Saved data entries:
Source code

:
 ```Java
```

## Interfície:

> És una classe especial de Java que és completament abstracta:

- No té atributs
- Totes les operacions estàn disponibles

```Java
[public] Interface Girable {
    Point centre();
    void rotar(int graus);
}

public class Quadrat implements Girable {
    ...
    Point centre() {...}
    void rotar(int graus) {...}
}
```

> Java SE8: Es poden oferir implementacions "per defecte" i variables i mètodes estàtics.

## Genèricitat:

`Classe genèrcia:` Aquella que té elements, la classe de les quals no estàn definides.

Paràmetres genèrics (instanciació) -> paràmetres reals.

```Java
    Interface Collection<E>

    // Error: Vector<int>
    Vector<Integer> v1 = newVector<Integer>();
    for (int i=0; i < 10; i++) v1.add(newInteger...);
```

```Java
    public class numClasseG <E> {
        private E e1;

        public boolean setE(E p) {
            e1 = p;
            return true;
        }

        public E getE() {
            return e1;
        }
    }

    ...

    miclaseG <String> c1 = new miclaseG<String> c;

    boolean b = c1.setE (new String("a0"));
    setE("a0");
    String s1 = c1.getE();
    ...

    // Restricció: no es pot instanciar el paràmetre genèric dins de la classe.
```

Exercise requirements:
Copy every record exactly, leaving each line intact.

Output of the task:
Source code

:
 ```Java
```

## Interfície:

> És una classe especial de Java que és completament abstracta:

- No té atributs
- Totes les operacions estàn disponibles

```Java
[public] Interface Girable {
    Point centre();
    void rotar(int graus);
}

public class Quadrat implements Girable {
    ...
    Point centre() {...}
    void rotar(int graus) {...}
}
```

> Java SE8: Es poden oferir implementacions "per defecte" i variables i mètodes estàtics.

## Genèricitat:

`Classe genèrcia:` Aquella que té elements, la classe de les quals no estàn definides.

Paràmetres genèrics (instanciació) -> paràmetres reals.

```Java
    Interface Collection<E>

    // Error: Vector<int>
    Vector<Integer> v1 = newVector<Integer>();
    for (int i=0; i < 10; i++) v1.add(newInteger...);
```

```Java
    public class numClasseG <E> {
        private E e1;

        public boolean setE(E p) {
            e1 = p;
            return true;
        }

        public E getE() {
            return e1;
        }
    }

    ...

    miclaseG <String> c1 = new miclaseG<String> c;

    boolean b = c1.setE (new String("a0"));
    setE("a0");
    String s1 = c1.getE();
    ...

    // Restricció: no es pot instanciar el paràmetre genèric dins de la classe.
```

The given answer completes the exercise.